Au terme de deux jours de dépouillement, M. Masisi, 58 ans, a été déclaré élu pour un mandat de cinq ans dès la confirmation que son Parti démocratique du Botswana (BDP) avait obtenu la majorité absolue des 57 sièges du Parlement.

"Moi, Terrence Rannowane (...) j'ai l'honneur de déclarer à la nation du Botswana et au monde que le Dr Mokgweetsi Eric Keabetswe Masisi est élu président de la république du Botswana", a déclaré le "chief justice".

La Coalition pour un changement démocratique (UDC), le principal parti d'opposition, a d'emblée rejeté ces résultats, arguant de "fraudes massives".

"Je pense que ces élections sont frauduleuses et que le résultat annoncé ne mérite aucun respect", a réagi auprès de l'AFP le chef de l'UDC, Duma Boko. "Nous pensons que le parti au pouvoir a délibérément orchestré un vol du scrutin parce qu'il s'est rendu compte qu'il était en difficulté".

Dans le rapport préliminaire de sa mission d'observation, la Communauté de développement de l'Afrique australe (SADC) s'est réjoui à l'inverse que les élections avaient été "bien organisées et conduites dans un climat pacifique et libre".

"Ceci a permis aux électeurs de se prononcer de façon transparentes", a insisté la SADC.

Agé de 58 ans, M. Masisi dirigeait le pays depuis avril 2018 et la démission de Ian Khama, conformément à la Constitution du pays qui limite à dix ans le mandat des chefs de l'Etat.

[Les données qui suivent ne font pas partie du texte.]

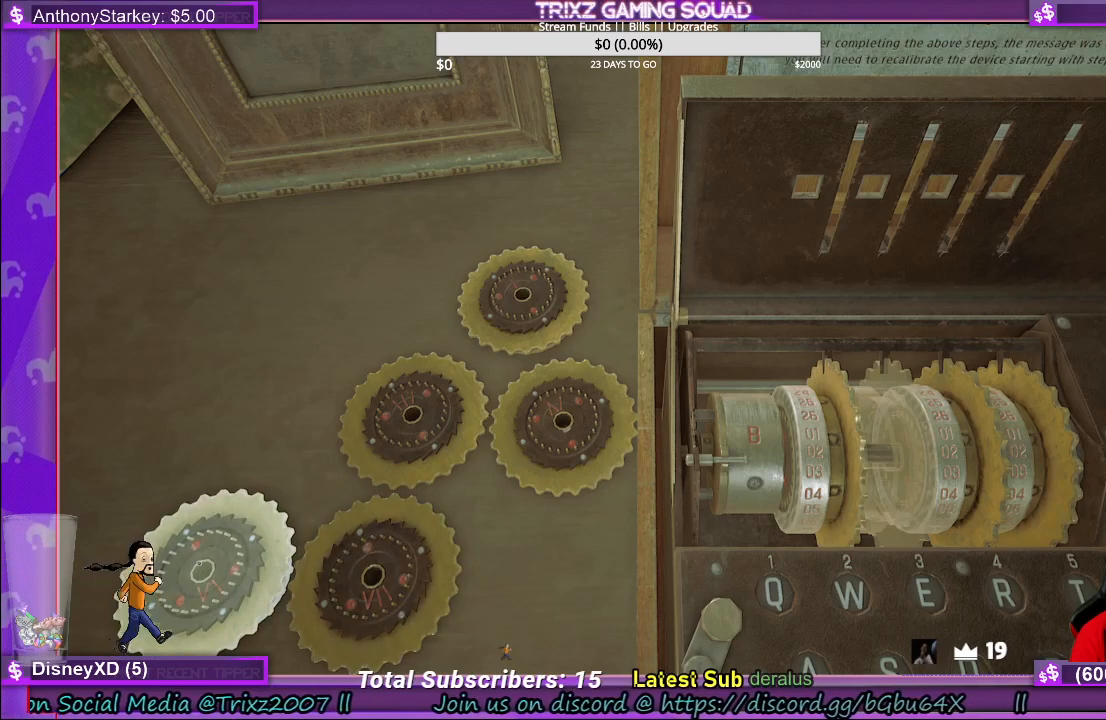
{"keys": [], "mouse": [], "events": []}
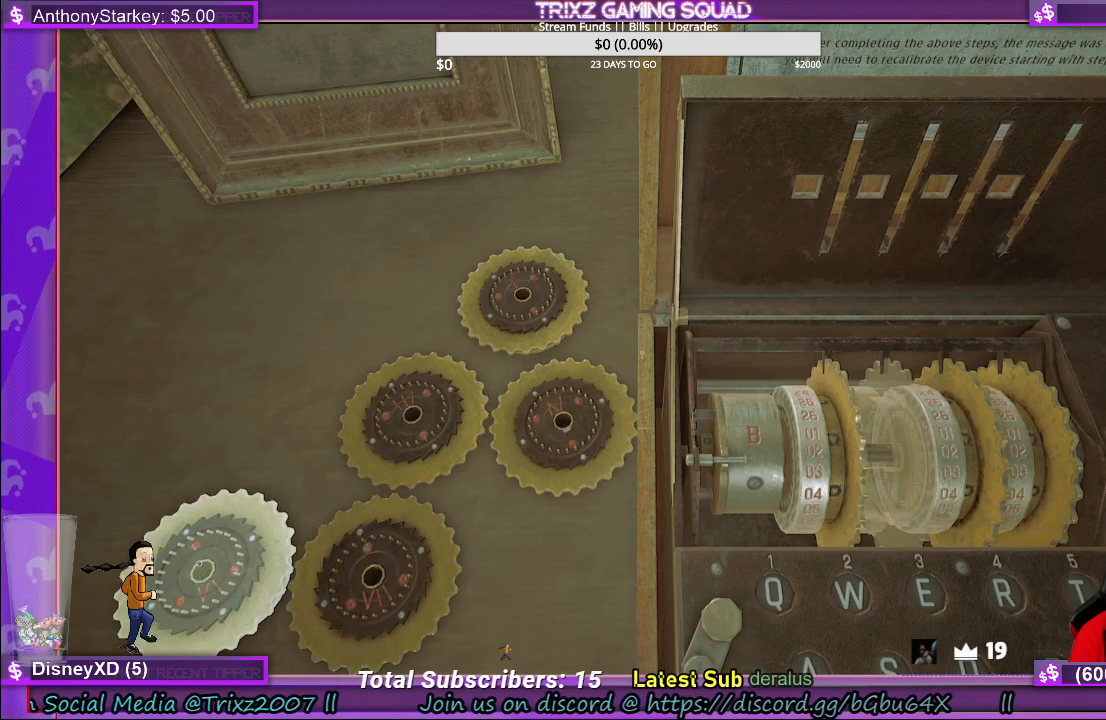
{"keys": [], "mouse": [], "events": []}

A la tête du pays depuis son indépendance en 1966, le parti du président sortant était pour la première fois menacé de perdre sa majorité au Parlement lors de ce scrutin à cause des critiques lancées par son prédécesseur.

- Dérive autoritaire -

Quelques mois après sa retraite, M. Khama a reproché à son successeur de revenir sur certaines de ses décisions emblématiques, comme l'interdiction de la chasse aux éléphants sauvages, et il l'accuse depuis de dérive autoritaire.

"Nous avons des dirigeants devenus ivres de pouvoir", avait-il expliqué quelques jours avant le scrutin dans un entretien accordé à l'AFP. "Notre démocratie est menacée par un tsunami de la même veine que ce que fait (le président américain Donald) Trump dans son pays".

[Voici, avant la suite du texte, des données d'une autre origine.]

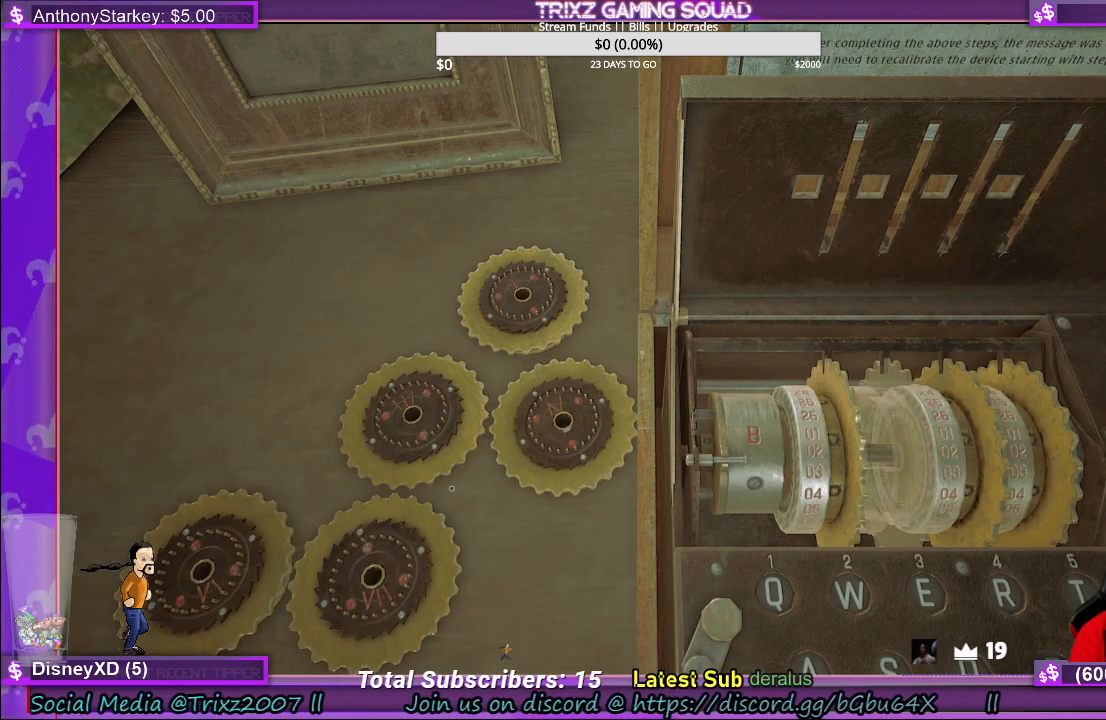
{"keys": [], "mouse": [], "events": []}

Résolu à lui faire mordre la poussière, M. Khama a claqué la porte du BDP, créé un nouveau parti qui a présenté des candidats aux législatives et appelé à voter pour l'opposition.

Cette guerre des chefs a fragilisé la position du parti au pouvoir, en perte de vitesse depuis les élections générales de 2014 où il réalisé le plus mauvais score de son histoire en tombant sous la barre symbolique des 50% des voix.

M. Masisi s'était toutefois déclaré persuadé de l'emporter. "On doit gagner", avait-il déclaré mercredi en votant dans son village natal de Moshupa (sud), "j'en suis aussi sûr que le soleil se lève à l'est et se couche à l'ouest".

Ni lui, ni son parti n'ont réagi immédiatement à l'annonce de sa victoire.

Jusque-là cantonnée dans l'opposition, la coalition UDC espérait tirer les marrons du feu des divisions au sein du BDP. Elle a fait campagne en promettant de développer l'économie du pays et de créer au moins 100.000 emplois.

Avec un produit intérieur brut (PIB) par habitant de plus de 8.000 dollars largement nourri par ses diamants, le Botswana est un des pays les plus riches du continent. Mais il est aussi un des plus inégalitaires, avec un taux de chômage de 18%.

Le dépouillement des suffrages se poursuivait dans les circonscriptions législatives dont les résultats n'ont pas encore été confirmées par la Commission électorale (IEC). Ils devaient être rendus publics plus tard dans la journée.

Les partis ou leurs candidats disposeront ensuite de trente jours pour les contester.